WRITTEN TASK —
Find the line containing "vfov_deg: 20.6", then return it and every line after it through the end of the records, exactly. Leave out pictures.

SUPPLIED MATERIAL —
※
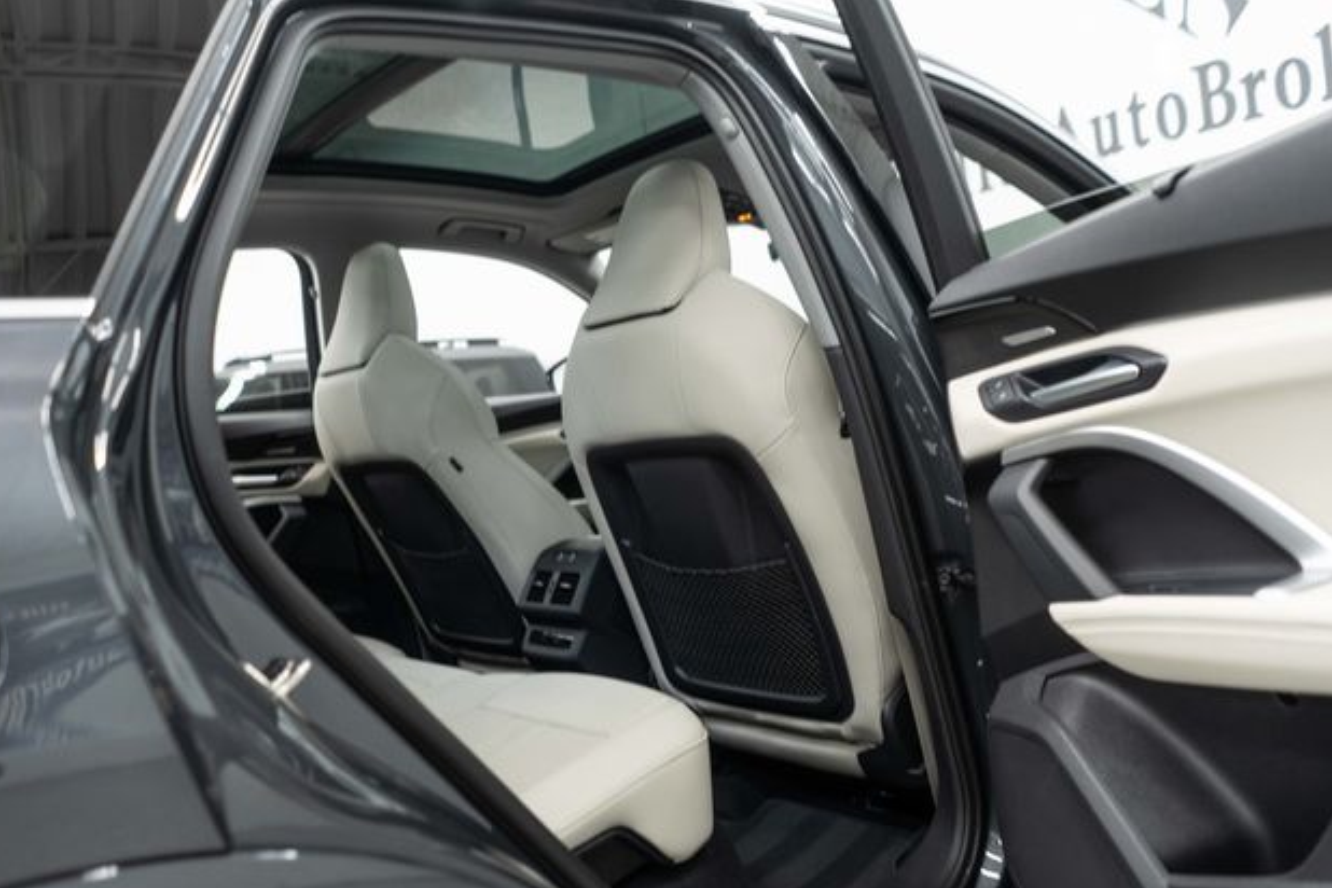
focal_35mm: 29
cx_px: 664
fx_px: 1073
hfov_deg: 63.7
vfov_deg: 45.0
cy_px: 458
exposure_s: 1/50
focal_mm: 28
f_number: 3.2
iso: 640
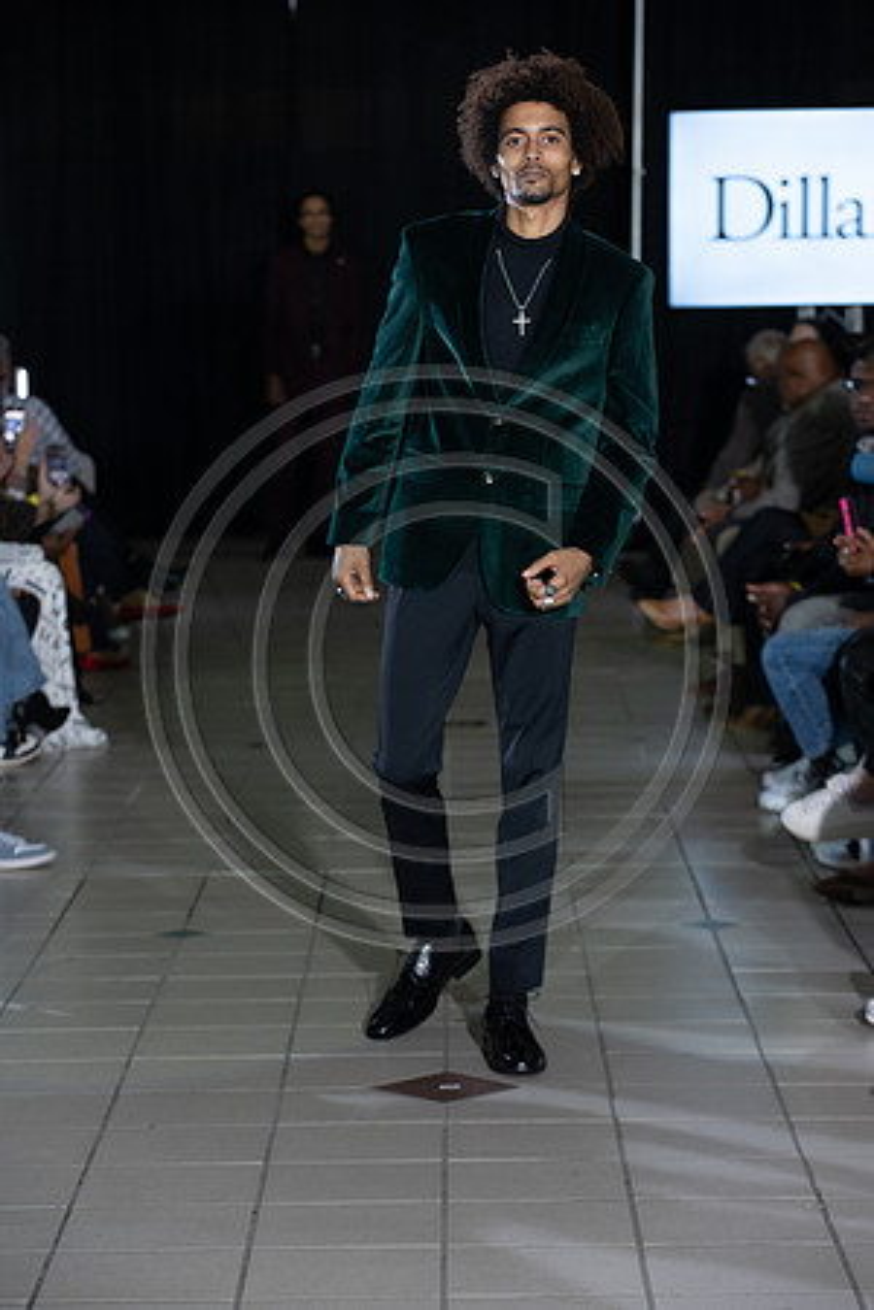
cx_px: 437
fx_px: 4006
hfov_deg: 12.5
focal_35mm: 110
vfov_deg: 18.6
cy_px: 655
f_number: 5
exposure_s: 1/160
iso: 1250
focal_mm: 110
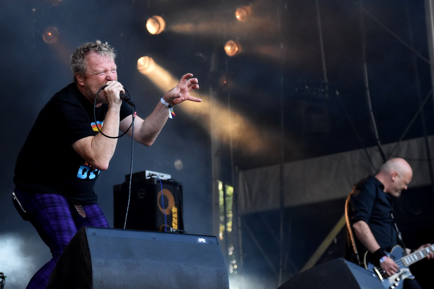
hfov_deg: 30.5
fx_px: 796
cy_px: 144
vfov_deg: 20.6
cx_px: 217
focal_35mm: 66
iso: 1600
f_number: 2.8
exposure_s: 1/2500
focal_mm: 44
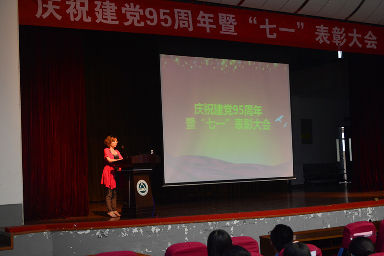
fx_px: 576
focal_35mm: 54
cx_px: 192
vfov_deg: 25.0
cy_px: 128
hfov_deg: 36.9
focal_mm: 36
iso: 1100
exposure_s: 1/30
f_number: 5.6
※
THE ANSWER —
vfov_deg: 20.6
cx_px: 217
focal_35mm: 66
iso: 1600
f_number: 2.8
exposure_s: 1/2500
focal_mm: 44
fx_px: 576
focal_35mm: 54
cx_px: 192
vfov_deg: 25.0
cy_px: 128
hfov_deg: 36.9
focal_mm: 36
iso: 1100
exposure_s: 1/30
f_number: 5.6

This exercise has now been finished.